ICC
《マシュマロスコープ》
2002年
岩井俊雄
《マシュマロスコープ》
撮影:木奥惠三

白いマシュマロのような形をしたオブジェについたモニターを覗くと,そこには時間が行きつ戻りつするように変化したり,動いている人やものの形がゆがんだりして映っています.これはヴィデオ・カメラで撮影されてコンピュータに貯えられた映像の時間軸をリアルタイムに操作,変形したものです.

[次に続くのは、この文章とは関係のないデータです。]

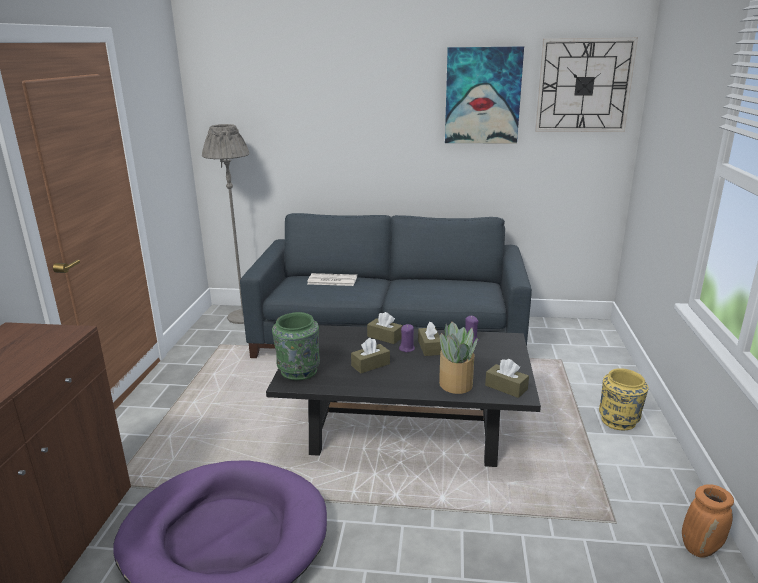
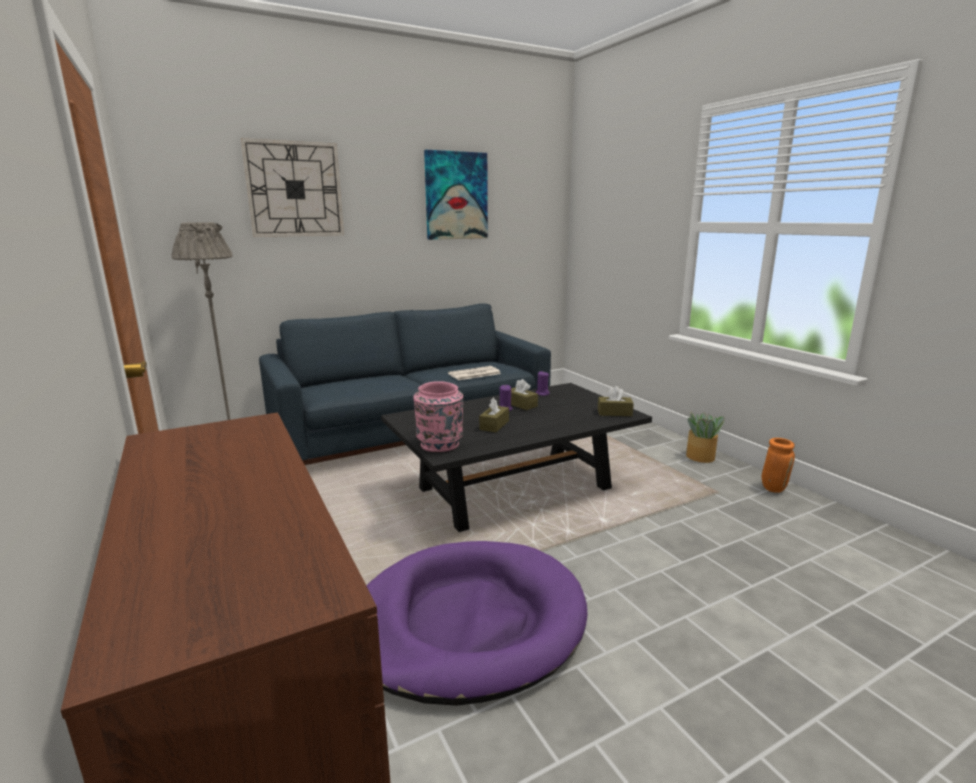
camera: 35 degrees left, 5 degrees down
green vase [272,312,320,380] -> pink vase [413,381,463,452]
newspaper [307,273,357,286] -> newspaper moved to [448,366,501,380]
brown tissue box [367,312,403,344] -> none
potted plant [439,322,478,394] -> potted plant moved to [686,412,725,463]
wall clock [535,38,638,132] -> wall clock moved to [241,138,344,237]
yellow vase [599,368,649,430] -> none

この作品の前身にあたる《アナザータイム,アナザースペース》は,1993年にベルギー,アントワープで発表され,中央駅で行き交う人々やヴィデオ・カメラの前で体を動かす人々の姿をさまざまに変化させました.この現実とは異なる時間や空間を作りだす映像インスタレーションは,屋外などパブリックな空間にモニターを設置し,誰もが簡単にパフォーマーとなれるような参加性のある作品として制作されたものです.
《マシュマロスコープ》は,その作品にどこか愛らしく親しみやすい形態のボディが与えられたものです.この作品を通して,現実の世界からもうひとつの時間をもつ別の世界を覗き見る窓のような作品になっています.

岩井俊雄 プロフィール

岩井俊雄は,80年代初頭の大学入学後に実験アニメーション制作を始め,驚き盤やゾーイトロープといった映画前史の視覚装置から着想された作品や,音と映像を結びつけたインタラクティヴ作品などを数多く発表している.また,ゲームソフトや三鷹の森ジブリ美術館の映像装置を手がけるなど活動は広範囲にわたり,近年では,子供のための手作りによる玩具や絵本など,コンピュータを離れた制作も行なっている.

過去に参加した展示・イヴェント
キーワード:映像

現在のようなコンピュータを使用したメディア・アート作品より前に,新しいメディアを使用した作品として登場したのはヴィデオ・アートでした.ヴィデオは,ポータブルな機材による機動性の高さと電子的に記録再生されることを特徴とし,映画やテレビとは異なる,オルタナティヴな映像メディアとしてアート作品の中に取り入れられました.現在では,コンピュータによってピクセル単位での操作が可能になり,より可塑性の高い「素材」となっています.